Large system prompt causes OOM errors on NDIF

arunasank · July 30, 2025, 7:51pm

Hi I am interested in testing out longer system prompts which causes the context length to be very large. For example, I am testing a private system prompt which when added to my input leads to a context length of 67428 tokens. This causes OOM errors on NDIF.

michael · August 1, 2025, 8:46pm

Hi, one thing we could do at some point is host 405B in 8 bit precision. We would need to inform other users, but this is definitely something we could discuss.

Additionally, we definitely would be open to hosting more longer context models! Feel free to list any which meet your requirements

We already discussed these details a fair bit on discord, but for convenience, here is a kv caching huggingface article: KV cache strategies . It would probably be worth experimenting a bit with different setups.

You can configure your caching strategy directly in .generate() e.g.:

with model.session(remote=True):
    with model.generate("ayy", max_new_tokens=100, cache_implementation="offloaded") as tracer:
        out = model.generator.output.save()
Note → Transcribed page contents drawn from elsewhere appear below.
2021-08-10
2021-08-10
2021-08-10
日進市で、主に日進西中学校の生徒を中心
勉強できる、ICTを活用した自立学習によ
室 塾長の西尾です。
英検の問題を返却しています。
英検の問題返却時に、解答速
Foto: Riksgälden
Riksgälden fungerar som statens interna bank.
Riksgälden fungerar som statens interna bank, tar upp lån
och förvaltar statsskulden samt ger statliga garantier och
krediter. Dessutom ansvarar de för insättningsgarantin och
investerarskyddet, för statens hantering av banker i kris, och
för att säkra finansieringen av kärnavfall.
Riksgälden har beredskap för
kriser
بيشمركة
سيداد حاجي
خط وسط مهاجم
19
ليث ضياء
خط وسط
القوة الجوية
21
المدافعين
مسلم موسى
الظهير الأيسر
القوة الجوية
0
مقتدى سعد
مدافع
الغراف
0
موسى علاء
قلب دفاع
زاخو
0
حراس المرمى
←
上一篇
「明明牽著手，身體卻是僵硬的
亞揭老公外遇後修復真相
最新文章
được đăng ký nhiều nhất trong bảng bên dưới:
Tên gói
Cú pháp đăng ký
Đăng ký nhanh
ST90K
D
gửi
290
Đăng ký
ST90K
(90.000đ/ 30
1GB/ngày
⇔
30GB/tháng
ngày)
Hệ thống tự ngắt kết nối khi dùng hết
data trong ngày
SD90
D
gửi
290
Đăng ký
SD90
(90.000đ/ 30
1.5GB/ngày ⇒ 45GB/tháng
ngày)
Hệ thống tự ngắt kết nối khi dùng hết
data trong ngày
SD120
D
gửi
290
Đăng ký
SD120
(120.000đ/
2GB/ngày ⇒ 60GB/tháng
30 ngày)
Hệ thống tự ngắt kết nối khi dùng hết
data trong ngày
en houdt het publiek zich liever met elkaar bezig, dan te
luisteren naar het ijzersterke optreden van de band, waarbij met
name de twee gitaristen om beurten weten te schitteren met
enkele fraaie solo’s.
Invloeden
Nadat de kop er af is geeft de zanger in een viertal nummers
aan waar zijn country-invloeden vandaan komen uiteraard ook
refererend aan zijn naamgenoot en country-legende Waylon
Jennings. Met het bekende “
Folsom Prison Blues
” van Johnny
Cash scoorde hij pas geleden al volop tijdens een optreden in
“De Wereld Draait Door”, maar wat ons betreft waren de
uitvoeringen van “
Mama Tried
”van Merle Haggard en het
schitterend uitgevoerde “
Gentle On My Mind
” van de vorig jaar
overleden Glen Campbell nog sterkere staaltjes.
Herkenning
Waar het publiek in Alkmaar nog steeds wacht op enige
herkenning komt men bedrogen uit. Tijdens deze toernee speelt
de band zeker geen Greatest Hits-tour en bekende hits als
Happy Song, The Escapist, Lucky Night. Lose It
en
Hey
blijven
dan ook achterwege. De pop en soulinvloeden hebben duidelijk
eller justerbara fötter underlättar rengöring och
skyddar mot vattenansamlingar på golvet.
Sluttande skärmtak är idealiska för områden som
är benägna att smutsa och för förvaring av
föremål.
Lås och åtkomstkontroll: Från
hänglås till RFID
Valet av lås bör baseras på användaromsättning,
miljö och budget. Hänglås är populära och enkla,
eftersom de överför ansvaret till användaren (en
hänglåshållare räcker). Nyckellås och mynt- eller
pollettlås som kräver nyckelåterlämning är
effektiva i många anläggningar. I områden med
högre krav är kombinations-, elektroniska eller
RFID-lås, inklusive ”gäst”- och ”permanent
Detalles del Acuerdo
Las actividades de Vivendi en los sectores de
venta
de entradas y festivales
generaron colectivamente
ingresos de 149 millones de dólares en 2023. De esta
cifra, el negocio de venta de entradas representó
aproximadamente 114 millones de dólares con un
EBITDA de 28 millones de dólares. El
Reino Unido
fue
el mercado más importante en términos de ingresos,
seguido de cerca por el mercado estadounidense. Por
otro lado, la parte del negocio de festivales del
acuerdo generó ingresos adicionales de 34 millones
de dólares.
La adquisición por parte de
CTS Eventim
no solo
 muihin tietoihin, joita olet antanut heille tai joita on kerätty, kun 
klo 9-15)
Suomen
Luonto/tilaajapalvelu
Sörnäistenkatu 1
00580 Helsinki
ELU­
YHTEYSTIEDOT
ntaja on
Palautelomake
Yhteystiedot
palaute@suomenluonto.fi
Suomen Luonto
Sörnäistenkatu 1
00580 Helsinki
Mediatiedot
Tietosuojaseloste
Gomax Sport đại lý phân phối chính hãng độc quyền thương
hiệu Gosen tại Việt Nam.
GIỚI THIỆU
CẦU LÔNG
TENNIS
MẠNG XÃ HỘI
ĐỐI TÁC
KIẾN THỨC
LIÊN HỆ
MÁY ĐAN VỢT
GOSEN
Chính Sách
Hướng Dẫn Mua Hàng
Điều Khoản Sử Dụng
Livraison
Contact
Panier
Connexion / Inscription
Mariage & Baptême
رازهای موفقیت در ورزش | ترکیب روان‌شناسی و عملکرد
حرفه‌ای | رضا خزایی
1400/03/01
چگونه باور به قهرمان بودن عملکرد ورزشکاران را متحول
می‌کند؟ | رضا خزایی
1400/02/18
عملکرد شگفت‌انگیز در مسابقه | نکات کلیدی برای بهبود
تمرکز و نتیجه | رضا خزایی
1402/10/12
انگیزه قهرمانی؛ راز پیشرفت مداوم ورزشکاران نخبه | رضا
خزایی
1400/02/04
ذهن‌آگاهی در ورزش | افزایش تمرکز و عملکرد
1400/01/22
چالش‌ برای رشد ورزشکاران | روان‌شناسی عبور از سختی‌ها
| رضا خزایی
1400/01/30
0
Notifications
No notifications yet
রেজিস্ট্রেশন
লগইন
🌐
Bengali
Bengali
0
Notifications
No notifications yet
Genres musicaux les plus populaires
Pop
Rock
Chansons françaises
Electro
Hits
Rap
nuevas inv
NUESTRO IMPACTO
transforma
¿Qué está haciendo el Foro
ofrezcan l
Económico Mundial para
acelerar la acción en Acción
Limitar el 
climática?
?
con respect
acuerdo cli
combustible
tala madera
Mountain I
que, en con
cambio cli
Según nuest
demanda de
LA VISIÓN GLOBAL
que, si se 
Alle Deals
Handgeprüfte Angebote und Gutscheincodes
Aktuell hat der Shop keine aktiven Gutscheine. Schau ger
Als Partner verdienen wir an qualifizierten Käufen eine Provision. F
Let me know if you run into any issues / how things go!

arunasank · August 2, 2025, 9:05pm

This is mad cool! Thanks for teaching me something new. I’ll test this out and report back.

Tried this today, and it didn’t work. I also tried to completely disable the cache, but that didn’t work either.

michael · August 4, 2025, 1:10pm

When you say it didn’t work, do you mean it didn’t seem to reduce the VRAM usage or the request failed? Either way I can look further into it

arunasank · August 4, 2025, 1:45pm

Thanks! I don’t have access to the VRAM usage, but the request failed w a CUDA OOM.

michael · August 4, 2025, 8:37pm

Hmm, I just tried out comparing cache_implementation="dynamic" (the default) with cache_implementation="offloaded", the latter used far less VRAM. Are you able to get more tokens generated before hitting the OOM with “offloaded”?

michael · August 5, 2025, 4:38pm

To help with diagnosing your issue, would you be able to do the following:

Share a reproducible code snippet of what your generation setup looks like (just to be sure we are on the same page / catch any accidental memory leaks)
Try running your code with cache_implementation="offloaded" and report back how many tokens you were able to generate before OOM.
Similarly, running your code passing use_cache=False to .generate() and reporting how many tokens before OOM

I’m somewhat optimistic that with our cluster setup, it could be possible to generate 128K tokens (even with unquantized 405B), and want to see how much we could get away with before jumping to hosting a INT8 405B model. I read a huggingface article outlining the memory requirements needed for 128K tokens, and our 405B node technically has enough extra memory (though only in aggregate across 8 devices which is why I think you still get the OOM).

arunasank · August 5, 2025, 5:28pm

Thank you. I’ll do this on Thursday!, once the 405B model is back in rotation!